▸ **SUPPLIED RECORDS**
------
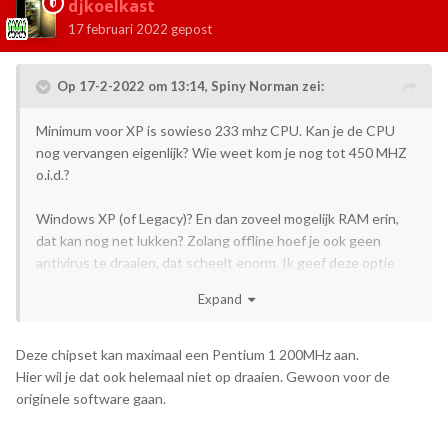
djkoelkast
17 februari 2022
gepost
Op 17-2-2022 om 13:14,
Spiny Norman
zei:
Minimum voor XP is sowieso 233 mhz CPU. Kan je de CPU
nog vervangen eigenlijk? Wie weet kom je nog tot 450 MHZ
o.i.d.?
Windows XP (of Legacy)? En dan zoveel mogelijk RAM erin,
dat kan nog net lukken? Zolang offline hoef je ook geen
antivirus te draaien, dat scheelt enorm. Ik geef deze optie
nog wel een kans.
Expand
Deze chipset kan maximaal een Pentium 1 200MHz aan.
Hier wil je dat ook helemaal niet op draaien. Gewoon voor de
originele software gaan.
------
Show me each line of the listing above with "draaien" in it.

antivirus te draaien, dat scheelt enorm. Ik geef deze optie
Hier wil je dat ook helemaal niet op draaien. Gewoon voor de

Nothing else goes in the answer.